▸ **Passage provided**:

The EU cannot afford a wait and see approach that creates the risk of economic divergence and renewed instability.

Fifteen years after the wars that devastated and divided the former Yugoslavia, the countries of the western Balkans are facing a different kind of challenge: the risk of permanent marginalisation as part of Europe’s “super-periphery”, a zone of stagnation beyond EU’s troubled southern rim. That has been one of the under-reported consequences of an economic crisis that has simultaneously derailed the region’s efforts to catch up with the rest of Europe while sapping the EU’s enthusiasm to admit new member states. It is the reason why all seven Prime Ministers from the region are gathering in London today for an economic development conference hosted by the European Bank for Reconstruction and Development.

A defining feature of transition economies is their ability to achieve growth rates that put them on a convergence path with the highest income countries. That is what the countries of Central and Eastern Europe managed to achieve in the years before and after EU accession. Judged by this measure the economic transition of the western Balkans has stalled with a double-dip recession, inadequate investment flows and unemployment running at around a quarter of the adult population. Growth is just beginning to return, but at levels that effectively amount to stagnation. Without a return to a higher growth path, the countries of the region will remain stuck at less than a third of the EU’s average wealth per capita.

It should be acknowledged that the nations of the western Balkans face significant economic difficulties that are not of their own making. Their relative distance from the EU’s largest and wealthiest markets and their proximity to Greece mean that they have felt the impact of Europe’s economic crisis more than most. But as a paper published by the London School of Economics last year found, there is a specific “western Balkans effect” that inhibits inward investment and retards economic development. This is the result of serious deficiencies in politics and governance that the leaders meeting in London need to address.

The first aim should be to reduce the political risk factors involved in doing business in the region. The Balkan wars are a fading memory, but there has been little in the way of real reconciliation. The different ethnic communities of Bosnia-Herzegovina continue to live separate lives. Serbia has normalised relations with Kosovo, but refuses to recognise it. Even Greece’s unresolved objection to the description of FYROM as Macedonia disfigures the politics of the region. As long these dividing lines and enmities remain frozen, investment will look like a risk.

One legacy of this political division has been to limit the scope of regional economic integration, raising costs and reducing opportunities for potential investors. Despite laudable initiatives like the Regional Co-operation Council and the Central European Free Trade Agreement, good intentions are not always matched by delivery and trade between countries in the region is far lower than it should be. Efforts to promote reconciliation and deeper economic linkages should go hand in hand, helping to convince investors that renewed conflict is unlikely.

▸ **Material shown**:
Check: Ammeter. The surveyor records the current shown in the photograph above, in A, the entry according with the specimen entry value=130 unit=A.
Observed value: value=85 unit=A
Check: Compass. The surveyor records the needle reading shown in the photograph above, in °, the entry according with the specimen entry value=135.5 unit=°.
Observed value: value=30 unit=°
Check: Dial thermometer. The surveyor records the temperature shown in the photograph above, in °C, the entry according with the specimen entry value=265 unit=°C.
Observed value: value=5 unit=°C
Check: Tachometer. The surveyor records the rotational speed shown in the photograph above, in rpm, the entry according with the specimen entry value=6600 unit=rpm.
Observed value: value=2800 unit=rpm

--

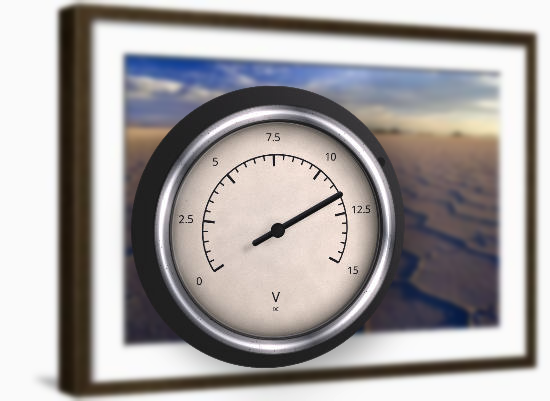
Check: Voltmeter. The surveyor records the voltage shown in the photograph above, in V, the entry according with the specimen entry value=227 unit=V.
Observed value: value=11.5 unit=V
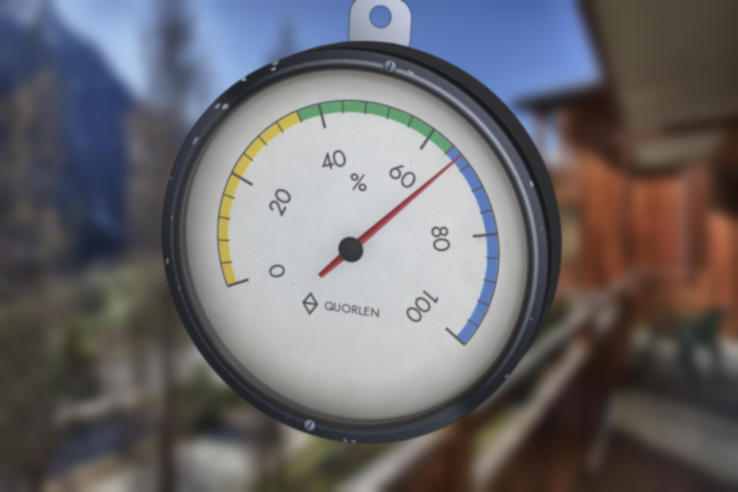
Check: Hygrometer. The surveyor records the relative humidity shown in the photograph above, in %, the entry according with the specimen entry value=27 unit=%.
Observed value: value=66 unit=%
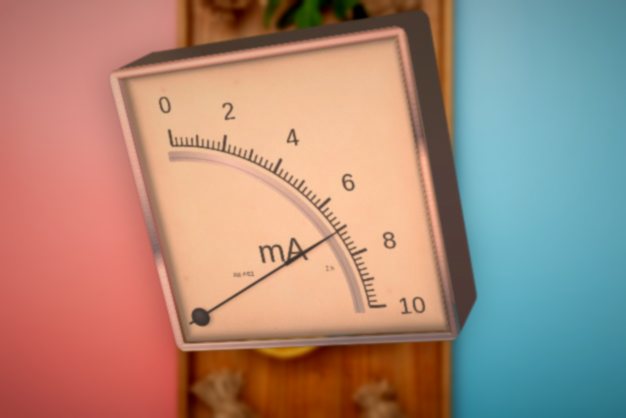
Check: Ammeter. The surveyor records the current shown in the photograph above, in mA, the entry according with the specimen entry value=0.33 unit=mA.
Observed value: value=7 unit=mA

▸ **What the task asks**: Continue the passage on economic stagnation in the western Balkans, starting from the point at which it ends.

▸ **Written response**:
The second issue that needs to be addressed is the absence of strong, market supporting institutions, like clean government and independent courts, needed to uphold the rule of law and protect property rights. Problems like corruption and the lack of judicial independence are responsible for a business climate that, according to international indices, falls far short of European standards. The political elites are viewed as predatory, using legal and administrative tools to intimidate businesses and secure financial and political favours.

Some efforts have been made to address these problems. But too often reform is superficial, introducing new laws and procedures without any change of underlying behaviour. For example, the European Parliament expressed concern about provisions in Serbia’s criminal code that give the authorities broad scope to criminalise commercial activities that are considered perfectly normal in any functioning market economy. Serbia revised its code and then reopened all of its existing cases under the new Article 234. An estimated 1,500 business people are currently under investigation (including Serbia’s second wealthiest entrepreneur, Miroslav Miskovic) often for doing little more than making a profit.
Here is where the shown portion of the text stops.